요청 1
TRPO에 관한 본문을 읽고 다음 물음에 답하세요.
(a) backtracking coefficient $\alpha$는 어떤 범위에 속합니까?
(b) line search를 통한 update 방법이 거의 사용되지 않는 까닭은 무엇입니까?
(c) 하나의 $\lambda$ 값을 고르기가 실제로 어려운 이유는 무엇입니까?
요청 2
TRPO에 관한 본문의 문장에서 이름이나 뜻이 붙어 있는 수학 기호를 모두 찾아, 각 기호에 붙은 설명과 함께 적으세요.
요청 3
TRPO에 관한 본문을 마지막 줄 다음부터 이어 쓰세요.

선택 본문
════════

위 solution은 approximate solution이기에 KL constraint를 위반할 수 있고, objective를 maximize하지 않을 수도 있다.

위 식을 이용해 line search를 통한 update가 가능하다.

\[\theta_{k+1} = \theta_k + \alpha^j\sqrt{\frac{2\delta}{g^T H^{-1} g}} H^{-1} g\]

여기서 $\alpha \in (0,1)$은 backtracking coefficient, $j$는 KL constraint를 만족하면서 positive objective를 만드는 최소한의 양의 정수를 말한다.

하지만, 역행렬 $H^{-1}$의 계산 비용은 무척 높은 관계로 위 방법은 거의 사용되지 않는다.

Issue of TRPO

따라서, TRPO 문제를 해결하는 또 다른 방법은 Lagrange multiplier $\lambda$를 이용하는 것이다.

\[\max \, \mathbb{E}_{\pi_\theta} \left[ \frac{\pi_\theta(a \mid s)}{\pi_{\theta_{\text{old}}}(a \mid s)} A^{\pi_{\theta_{\text{old}}}}(s, a) - \lambda KL(\pi_{\theta_{\text{old}}}(\cdot \mid s), \pi_\theta(\cdot \mid s)) \right]\]

이러한 방식은, constraint를 penalty로 전환하는 것으로, 이론적인 관점에서는 다루기가 더 쉽기 때문에 좋게 볼 수도 있다. 하지만, 실제로는 하나의 $\lambda$ (penalty term)을 선택하는 것은 무척 어렵다. 이는 문제마다 다르고, 또 하나의 문제 내에서 최적의 $\lambda$ 값은 학습을 진행함에 따라 바뀌기 때문이다.

따라서, 이러한 TRPO의 계산적 어려움을 극복할 수 있는 개선된 방법이 요구되었다.

Proximal Policy Optimization (PPO)

════════

기록 자료
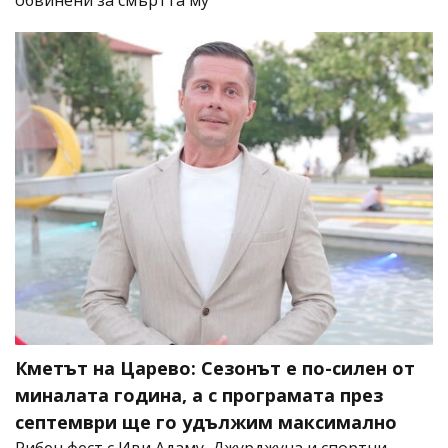
Кметът на Царево: Сезонът е по-силен от
миналата година, а с програмата през
септември ще го удължим максимално
Рибен фест с Иви Адаму, Джурджуна и спортни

════════

답변란 1
(a) $\alpha$는 0과 1 사이, 곧 $\alpha \in (0,1)$에 속합니다.
(b) 역행렬 $H^{-1}$의 계산 비용이 무척 높기 때문입니다.
(c) $\lambda$는 문제마다 다르고, 한 문제 안에서도 최적의 $\lambda$ 값이 학습을 진행함에 따라 바뀌기 때문입니다.

답변란 2
- $\alpha$: backtracking coefficient
- $j$: KL constraint를 만족하면서 positive objective를 만드는 최소한의 양의 정수
- $H^{-1}$: 역행렬
- $\lambda$: Lagrange multiplier, 곧 penalty term

답변란 3
PPO는 TRPO의 계산적 어려움을 개선한 알고리즘이다. 두 알고리즘은 policy의 급격한 변화를 방지하면서 policy에 대한 개선을 진행한다는 점에서 같은 목적을 갖는다. 하지만, TRPO는 복잡한 second-order optimization을 사용하는 반면, PPO는 몇 가지 trick을 가미한 first-order method를 사용하기 때문에 훨씬 쉽게 구현이 가능하면서도, 더 나은 성능을 보여준다.

PPO는 크게 PPO-clip과 PPO-penalty으로 나눌 수 있다. PPO-clip은 constraint가 없이, objective에 clipping을 적용하여 new policy가 old policy로부터 너무 멀어지는 것을 방지한다. PPO-penalty는 앞서 서술한 unconstraint problem에서 penalty term $\lambda$를 학습을 진행하면서 자동으로 조정하여 풀어내는 방법이다.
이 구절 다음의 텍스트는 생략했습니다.